Both Pederson and Guntur foresee collaborative ecosystems like IFS’s NexusBlack and HCLTech’s Nvidia lab emerging as vital enablers of breakthroughs in automation, safety, and operational intelligence. With the industrial AI market projected to grow from $20 billion in 2024 to over $90 billion by 2033, expanding at nearly 19% annually, the promise of AI-led workflow automation is set to transform industries reliant on physical field operations. This evolution not only boosts productivity and resilience but also redefines workforce dynamics, positioning AI as an indispensable partner for frontline workers across asset-intensive sectors worldwide.
📌 Reference Map:
- [1] (Just Food/MIT Center for Transportation and Logistics) – Paragraphs 1, 2, 3, 4, 5, 6, 7, 8, 9
- [2] (MIT Center for Transportation and Logistics) – Paragraph 2
- [3] (IFS Corporate News) – Paragraph 4
- [4] (IFS Corporate News) – Paragraph 5
- [5] (IFS Corporate News) – Paragraph 5
- [6] (IFS Corporate News) – Paragraph 5
- [7] (IFS Corporate News) – Paragraphs 6, 7
Source: Noah Wire Services
Noah Fact Check Pro
The draft above was created using the information available at the time the story first
emerged. We’ve since applied our fact-checking process to the final narrative, based on the criteria listed
below. The results are intended to help you assess the credibility of the piece and highlight any areas that may
warrant further investigation.
Freshness check
Score:
8
Notes:
The narrative presents recent developments in AI adoption within industrial operations, referencing studies and partnerships from late 2025. The earliest known publication date of similar content is November 2025, indicating a high freshness score. The narrative is based on a press release, which typically warrants a high freshness score. However, the presence of similar content across multiple outlets suggests potential recycling. No significant discrepancies in figures, dates, or quotes were found.
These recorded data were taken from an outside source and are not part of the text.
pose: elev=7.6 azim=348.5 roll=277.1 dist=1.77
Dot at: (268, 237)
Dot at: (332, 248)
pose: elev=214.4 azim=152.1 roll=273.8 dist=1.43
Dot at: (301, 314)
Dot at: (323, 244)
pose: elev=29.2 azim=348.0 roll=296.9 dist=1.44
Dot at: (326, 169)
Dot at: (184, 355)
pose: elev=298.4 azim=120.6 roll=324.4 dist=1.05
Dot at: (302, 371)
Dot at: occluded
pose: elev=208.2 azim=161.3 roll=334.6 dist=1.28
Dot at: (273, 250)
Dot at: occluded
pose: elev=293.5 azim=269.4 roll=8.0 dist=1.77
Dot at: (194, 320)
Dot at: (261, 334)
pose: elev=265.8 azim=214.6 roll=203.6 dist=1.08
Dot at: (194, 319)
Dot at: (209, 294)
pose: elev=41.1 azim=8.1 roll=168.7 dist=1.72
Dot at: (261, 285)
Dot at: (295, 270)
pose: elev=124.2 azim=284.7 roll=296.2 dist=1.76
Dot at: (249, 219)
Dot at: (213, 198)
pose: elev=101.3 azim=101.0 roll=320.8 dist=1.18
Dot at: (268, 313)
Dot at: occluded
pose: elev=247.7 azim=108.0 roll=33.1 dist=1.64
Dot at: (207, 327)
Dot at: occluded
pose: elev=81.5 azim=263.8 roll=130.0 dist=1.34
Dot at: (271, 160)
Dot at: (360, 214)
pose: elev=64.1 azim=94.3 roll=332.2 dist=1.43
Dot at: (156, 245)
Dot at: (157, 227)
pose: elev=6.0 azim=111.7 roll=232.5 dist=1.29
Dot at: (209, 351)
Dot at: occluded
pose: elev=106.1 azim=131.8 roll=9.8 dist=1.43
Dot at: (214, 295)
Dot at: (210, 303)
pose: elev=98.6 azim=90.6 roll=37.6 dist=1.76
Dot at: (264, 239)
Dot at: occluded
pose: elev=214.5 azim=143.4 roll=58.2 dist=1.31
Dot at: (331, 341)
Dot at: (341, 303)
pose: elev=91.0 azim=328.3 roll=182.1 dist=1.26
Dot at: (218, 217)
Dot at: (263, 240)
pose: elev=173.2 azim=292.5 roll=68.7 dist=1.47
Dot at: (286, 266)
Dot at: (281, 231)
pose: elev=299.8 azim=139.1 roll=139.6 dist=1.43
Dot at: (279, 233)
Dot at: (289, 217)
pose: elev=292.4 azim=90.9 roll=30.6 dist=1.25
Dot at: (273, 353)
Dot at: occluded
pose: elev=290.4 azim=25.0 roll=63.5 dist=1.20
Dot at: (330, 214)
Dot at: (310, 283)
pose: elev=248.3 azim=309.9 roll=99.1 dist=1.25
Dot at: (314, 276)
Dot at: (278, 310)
The inclusion of updated data alongside older material may justify a higher freshness score but should still be flagged.
Quotes check
Score:
9
Notes:
Direct quotes from IFS’s Chief Product Officer, Christian Pederson, and HCLTech’s CTO, Vijay Guntur, are present. These quotes appear in recent press releases from IFS and HCLTech, indicating they are not recycled from earlier material. No variations in wording were found, suggesting consistency in the reporting.
Source reliability
Score:
9
Notes:
The narrative originates from reputable organisations: Just Food, MIT’s Center for Transportation and Logistics, IFS, and HCLTech. These sources are well-established and credible, lending strength to the report. No unverifiable entities or fabricated information were identified.
Plausability check
Score:
8
Notes:
The claims regarding AI adoption in industrial operations are supported by recent studies and press releases from credible sources. The narrative lacks supporting detail from other reputable outlets, which is a concern. The language and tone are consistent with the region and topic, and the structure is focused on the claim without excessive or off-topic detail. The tone is formal and appropriate for corporate communications.
Overall assessment
Verdict (FAIL, OPEN, PASS): PASS
Confidence (LOW, MEDIUM, HIGH): HIGH
Summary:
The narrative presents recent developments in AI adoption within industrial operations, supported by credible sources and consistent reporting. While the presence of similar content across multiple outlets suggests potential recycling, no significant discrepancies or issues were identified. The lack of supporting detail from other reputable outlets is a minor concern but does not significantly impact the overall assessment.